Meanwhile, in a question-and-answer session with reporters after his speech, Mr. Cox indicated that the SEC could consider ways for advisers to recoup expenses for servicing their customers’ accounts if 12(b)-1 fees are abolished.
“To the extent that administrative expenses, for example, are being paid with these fees, those are administrative chores that fund shareholders need to have performed,” he said. “The money needs to come from someplace.”
Many brokers now use 12(b)-1 fees to pay for servicing their clients.
About $11 billion in 12(b)-1 fees is collected annually.
“Undoubtedly, they are put to a variety of important purposes,” Mr. Cox added.
The SEC is considering “whether or not the morphing of 12(b)-1 fees from the original purpose, marketing expenses, to today’s applications has outstripped the confines of the original rule,” he said.
At the session with reporters, Mr. Cox also reiterated the intention of the commission to “reform or repeal” the fees.
“We are doing a top-to-bottom review of 12(b)-1 fees — their usefulness today in light of their original purposes, the dramatic changes that have taken in the market in the last 27 years since the rule [allowing the mutual fund fees] was first put into effect,” he said.
“I expect that we will, as a result of that, actually propose reform or repeal” this year, said Mr.
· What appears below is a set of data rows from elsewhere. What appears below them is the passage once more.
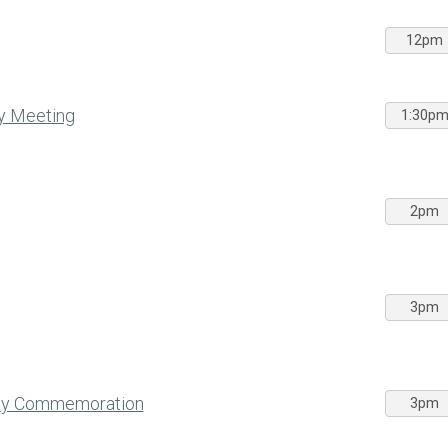
12pm
y Meeting
1:30p
2pm
3pm
Day Commemoration
3pm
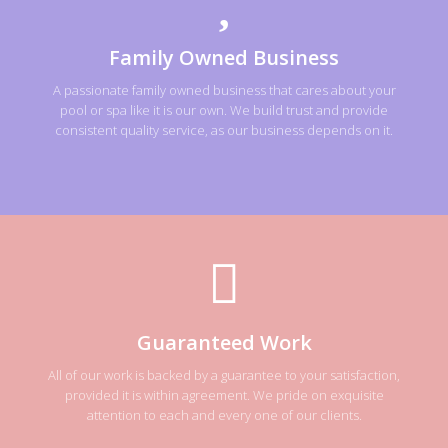
Family Owned Business
A passionate family owned business that cares about your
pool or spa like it is our own. We build trust and provide
consistent quality service, as our business depends on it.
Guaranteed Work
All of our work is backed by a guarantee to your satisfaction,
provided it is within agreement. We pride on exquisite
attention to each and every one of our clients.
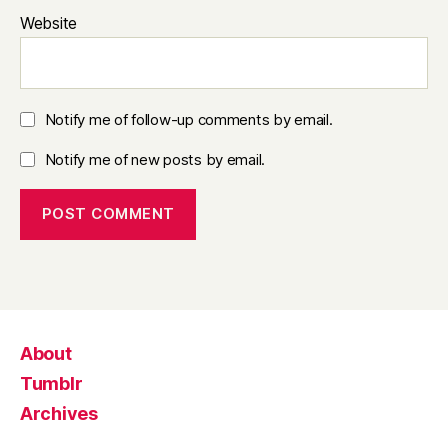
Website
Notify me of follow-up comments by email.
Notify me of new posts by email.
About
Tumblr
Archives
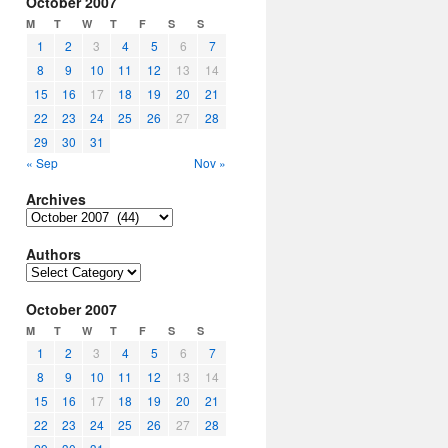
October 2007
M
T
W
T
F
S
S
1
2
3
4
5
6
7
8
9
10
11
12
13
14
15
16
17
18
19
20
21
22
23
24
25
26
27
28
29
30
31
« Sep
Nov »
Archives
Archives
Authors
Authors
October 2007
M
T
W
T
F
S
S
1
2
3
4
5
6
7
8
9
10
11
12
13
14
15
16
17
18
19
20
21
22
23
24
25
26
27
28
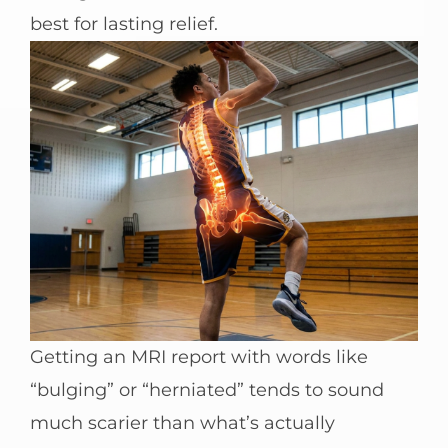
best for lasting relief.
Getting an MRI report with words like
“bulging” or “herniated” tends to sound
much scarier than what’s actually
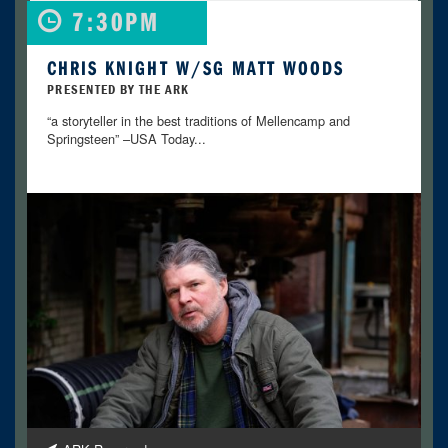
7:30PM
CHRIS KNIGHT W/SG MATT WOODS
PRESENTED BY THE ARK
“a storyteller in the best traditions of Mellencamp and
Springsteen” –USA Today...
Cox.
Fund executives, however, aren’t happy with the idea of repeal.
It seems logical that Mr. Cox and the SEC will look at making 12(b)-1 fees easier to understand, Thomas E. Faust Jr., president and chief investment officer of Eaton Vance Corp. of Boston, said in an interview.
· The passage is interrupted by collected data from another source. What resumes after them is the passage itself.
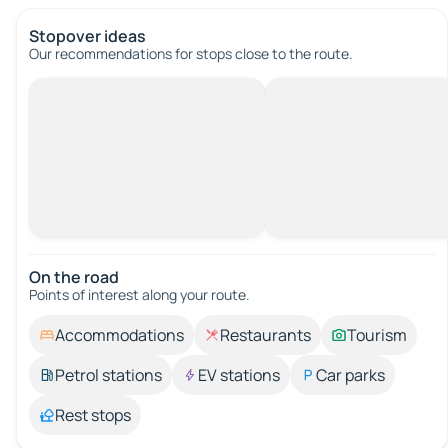
Stopover ideas
Our recommendations for stops close to the route.
On the road
Points of interest along your route.
Accommodations
Restaurants
Tourism
Petrol stations
EV stations
Car parks
Rest stops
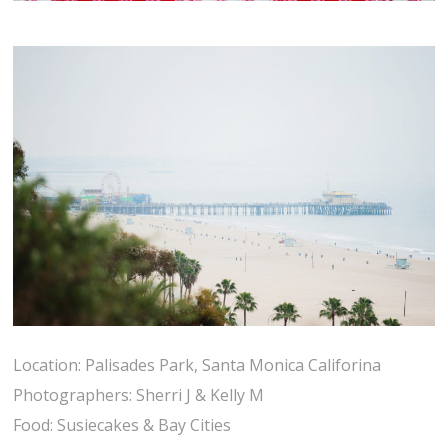
Location: Palisades Park, Santa Monica Califorina
Photographers: Sherri J & Kelly M
Food: Susiecakes & Bay Cities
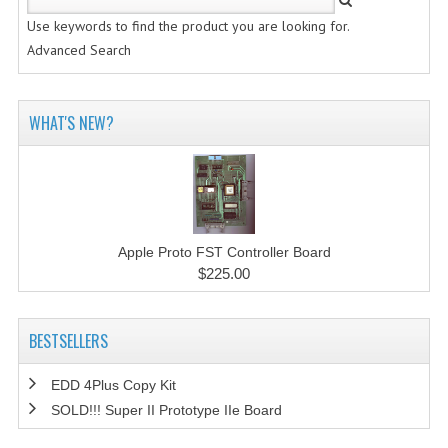
Use keywords to find the product you are looking for.
Advanced Search
WHAT'S NEW?
Apple Proto FST Controller Board
$225.00
BESTSELLERS
EDD 4Plus Copy Kit
SOLD!!! Super II Prototype IIe Board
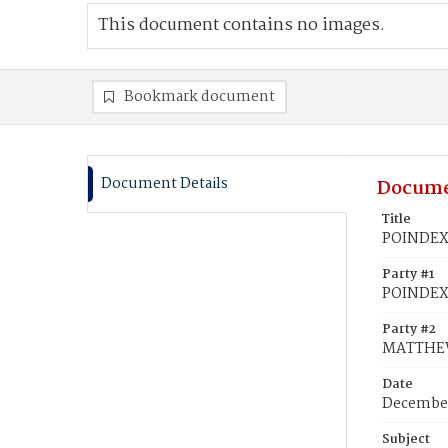
This document contains no images.
Bookmark document
Document Details
Docume
Title
POINDEXT
Party #1
POINDEXT
Party #2
MATTHEWS
Date
December
Subject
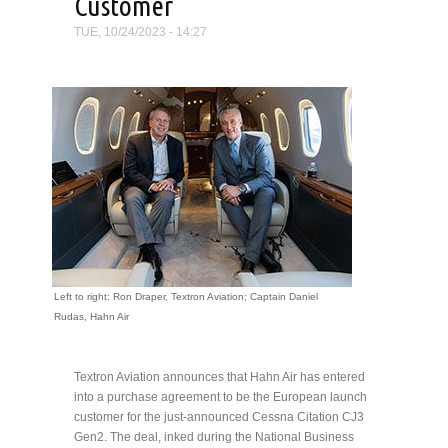
Customer
TUE, 10/24/2023 - 14:27
Left to right: Ron Draper, Textron Aviation; Captain Daniel
Rudas, Hahn Air
Textron Aviation announces that Hahn Air has entered
into a purchase agreement to be the European launch
customer for the just-announced Cessna Citation CJ3
Gen2. The deal, inked during the National Business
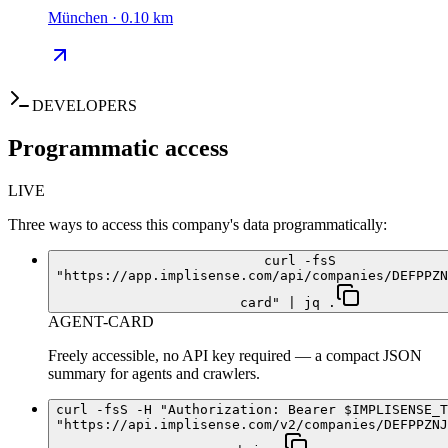
München · 0.10 km
DEVELOPERS
Programmatic access
LIVE
Three ways to access this company's data programmatically:
curl -fsS
"https://app.implisense.com/api/companies/DEFPPZN
card" | jq .
AGENT-CARD
Freely accessible, no API key required — a compact JSON
summary for agents and crawlers.
curl -fsS -H "Authorization: Bearer $IMPLISENSE_T
"https://api.implisense.com/v2/companies/DEFPPZNJ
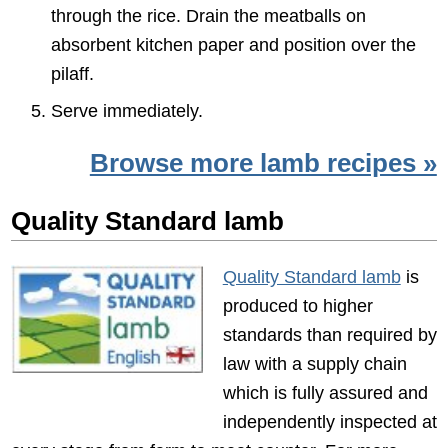
through the rice. Drain the meatballs on
absorbent kitchen paper and position over the
pilaff.
Serve immediately.
Browse more lamb recipes »
Quality Standard lamb
Quality Standard lamb
is
produced to higher
standards than required by
law with a supply chain
which is fully assured and
independently inspected at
Doing so would be a natural extension of the SEC’s drive to make disclosure better, he said.
But Mr. Faust said he isn’t sure that repeal is the way to go.
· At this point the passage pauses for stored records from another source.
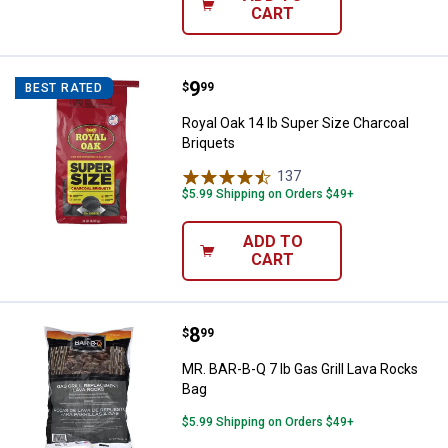
CART
Price:
.
9
Royal Oak 14 lb Super Size Charco
$
99
BEST RATED
Royal Oak 14 lb Super Size Charcoal
Briquets
137
Reviews
$5.99 Shipping on Orders $49+
ADD TO
CART
Price:
.
8
MR. BAR-B-Q 7 lb Gas Grill Lava 
$
99
MR. BAR-B-Q 7 lb Gas Grill Lava Rocks
Bag
$5.99 Shipping on Orders $49+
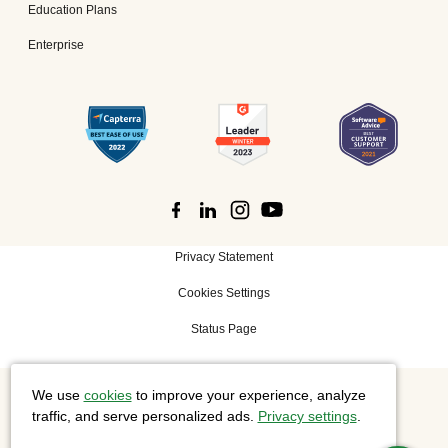
Education Plans
Enterprise
Privacy Statement
Cookies Settings
Status Page
We use
cookies
to improve your experience, analyze
©
2026 Cisco Systems, Inc. All rights reserved.
traffic, and serve personalized ads.
Privacy settings
.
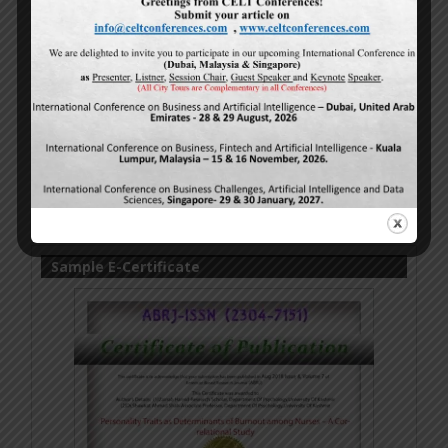
Sample E-Certificate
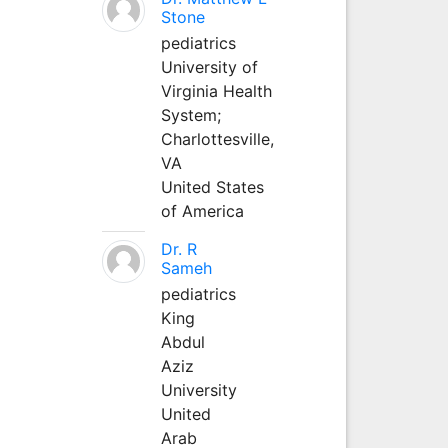
Stone
pediatrics
University of
Virginia Health
System;
Charlottesville,
VA
United States
of America
Dr. R
Sameh
pediatrics
King
Abdul
Aziz
University
United
Arab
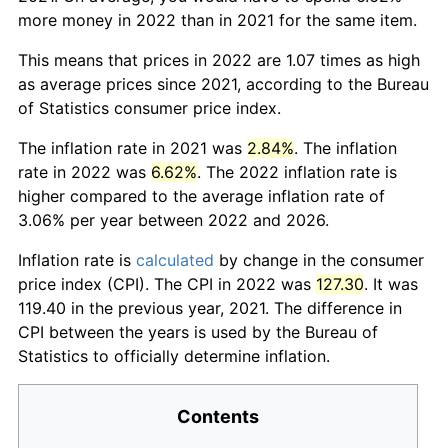
more money in 2022 than in 2021 for the same item.
This means that prices in 2022 are 1.07 times as high
as average prices since 2021, according to the Bureau
of Statistics consumer price index.
The inflation rate in 2021 was
2.84%
. The inflation
rate in 2022 was
6.62%
. The 2022 inflation rate is
higher compared to the average inflation rate of
3.06% per year between 2022 and 2026.
Inflation rate is
calculated
by change in the consumer
price index (CPI). The CPI in 2022 was
127.30
. It was
119.40 in the previous year, 2021. The difference in
CPI between the years is used by the Bureau of
Statistics to officially determine inflation.
Contents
Getting rid of 12(b)-1 fees would “play havoc with the industry,” Mr. Needles said.
But at least one mutual fund executive said that he disagrees.
Although Neil Hennessy, president of Hennessy Advisors Inc. of Novato, Calif., wouldn’t want to see 12(b)-1 fees abolished, it wouldn’t cripple his business if they went away, he said in an interview.
For the most part, however, he and other fund executives in attendance said they liked what they heard from the regulators.
In addition to point-of-sale disclosure, Ms. Schapiro talked about the need for different regulators to work more closely together, eliminating duplicative rules and regulations.
She called the scheduled merger between the regulatory operations of the New York Stock Exchange and NASD — which she said should conclude sometime this summer — one example of what should be happening in the industry.
That is something that the SEC and the Commodities Futures Trading Commission in Washington should consider, rather than fight over such issues as who has jurisdiction over investment vehicles such as credit default swaps. Ms. Schapiro said.
“It’s a waste of energy,” she said about such tussles.